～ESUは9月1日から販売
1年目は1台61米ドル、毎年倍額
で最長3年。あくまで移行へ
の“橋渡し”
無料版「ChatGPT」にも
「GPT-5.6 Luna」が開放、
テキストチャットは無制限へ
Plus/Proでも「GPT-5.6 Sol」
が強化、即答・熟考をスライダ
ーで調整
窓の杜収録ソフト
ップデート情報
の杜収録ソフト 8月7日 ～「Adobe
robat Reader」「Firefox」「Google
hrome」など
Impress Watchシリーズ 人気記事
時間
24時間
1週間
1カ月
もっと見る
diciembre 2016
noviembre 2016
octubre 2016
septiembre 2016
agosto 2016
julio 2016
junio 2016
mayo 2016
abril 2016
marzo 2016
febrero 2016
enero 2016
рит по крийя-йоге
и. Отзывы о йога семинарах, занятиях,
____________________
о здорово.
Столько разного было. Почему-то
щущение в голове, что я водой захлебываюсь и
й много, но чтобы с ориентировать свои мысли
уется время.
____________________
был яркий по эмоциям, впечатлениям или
◇ ◇ ◇
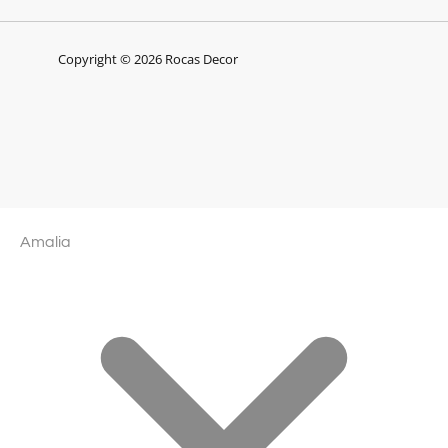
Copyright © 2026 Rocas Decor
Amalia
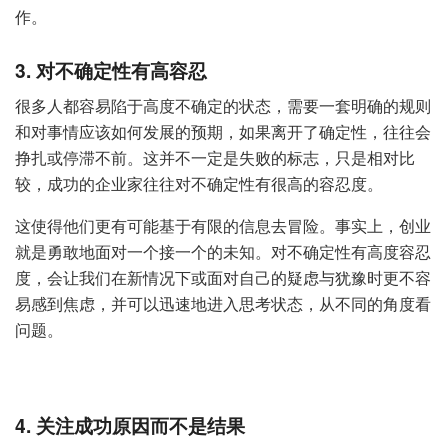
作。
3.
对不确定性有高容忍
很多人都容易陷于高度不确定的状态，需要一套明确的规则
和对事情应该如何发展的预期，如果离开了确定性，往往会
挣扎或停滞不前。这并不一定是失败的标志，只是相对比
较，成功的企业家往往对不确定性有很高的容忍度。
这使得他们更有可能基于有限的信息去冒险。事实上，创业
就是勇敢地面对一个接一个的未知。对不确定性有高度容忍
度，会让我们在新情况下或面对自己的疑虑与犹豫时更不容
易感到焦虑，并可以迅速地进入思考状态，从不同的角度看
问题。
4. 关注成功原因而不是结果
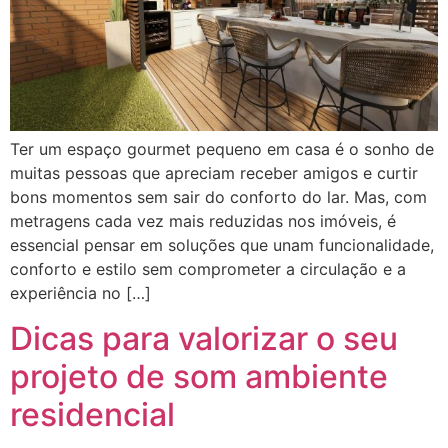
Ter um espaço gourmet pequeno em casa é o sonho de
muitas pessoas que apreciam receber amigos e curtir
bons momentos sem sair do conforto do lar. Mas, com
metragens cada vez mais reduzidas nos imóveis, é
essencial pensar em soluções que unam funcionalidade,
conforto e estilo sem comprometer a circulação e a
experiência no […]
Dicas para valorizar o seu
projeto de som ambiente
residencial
◇ ◇ ◇
● About this exercise: Each line in the material above that mentions the word "conforto" must be copied.

● Answer section:
bons momentos sem sair do conforto do lar. Mas, com
conforto e estilo sem comprometer a circulação e a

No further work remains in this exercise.